== Text block ==
By Karma Pippin

Cairo is where sand and dust become one, the finest sand blowing into the city from the desert while the city slowly grinds itself into dust. A combination of these particles comes in from the balcony to cloud the surface of a table in as little as three hours.
Each day I would remove a little of the desert from our home and shove it back outside, until I began to suspect that I actually recognized specific particles, restless to return. Suddenly, housework in this city seemed a ritual of little use: each day I removed dust from one spot and throwing it down a few feet away, I felt relieved.
There is much sweeping of the outdoor dust in Cairo, leaving patterns from the long-stranded brooms on the city’s narrow streets and sidewalks. These sporadic attempts at neatness stand side by side with embedded rubbish and odd bits of garbage ground year after year into the broken pavement. Outside the city, at the step pyramid at Saqqara, I once watched a young man pointlessly sweeping the sand before the tomb of the vizier Mereruka with this same kind of long broom, diligently getting rid of the cigarette butts.

[Extracted records]

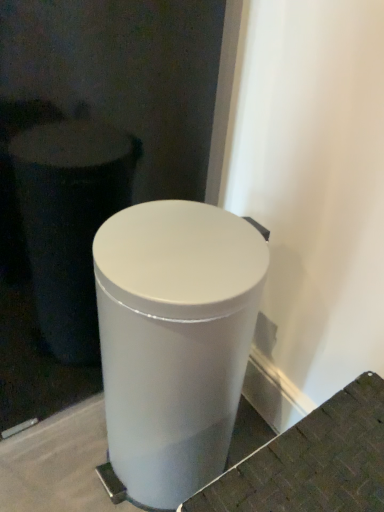
Question: Considering the positions of white glossy trash can at center and white matte trash can at center in the image, is white glossy trash can at center wider or thinner than white matte trash can at center?

Choices:
 (A) thin
 (B) wide

Answer: (A)

Question: From a real-world perspective, is white glossy trash can at center positioned above or below white matte trash can at center?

== Required actions ==
a - List every proper name that appears in the essay on dust and sand in Cairo, including the byline, giving each name once.
b - Carry the essay on dust and sand in Cairo forward from its final sentence, adding a passage in the same reflective, first-person manner.

== Answer list ==
a - Karma Pippin, Cairo, Saqqara, Mereruka

b -
In the thoroughfares of central Cairo, workers can be found sweeping or shaking large carpets, dodging buses, abandoning the mats, returning to them when they can. We once saw a boy wading through the general dust, avoiding carts, leaping in for a shake, then out quickly, during the gritty khamseen wind of a spring season’s sandstorm. From eight floors up, we would watch cars at one of the city’s busiest intersections running over the carpets of the Harpers, an American University couple, across the street. Carpets must be put out in the street so that wheels can mechanically beat dust out and make them black with dust ground in. Black, then white again. Traditionally Persian carpets are blacked in the street, we were told, to soften the nap.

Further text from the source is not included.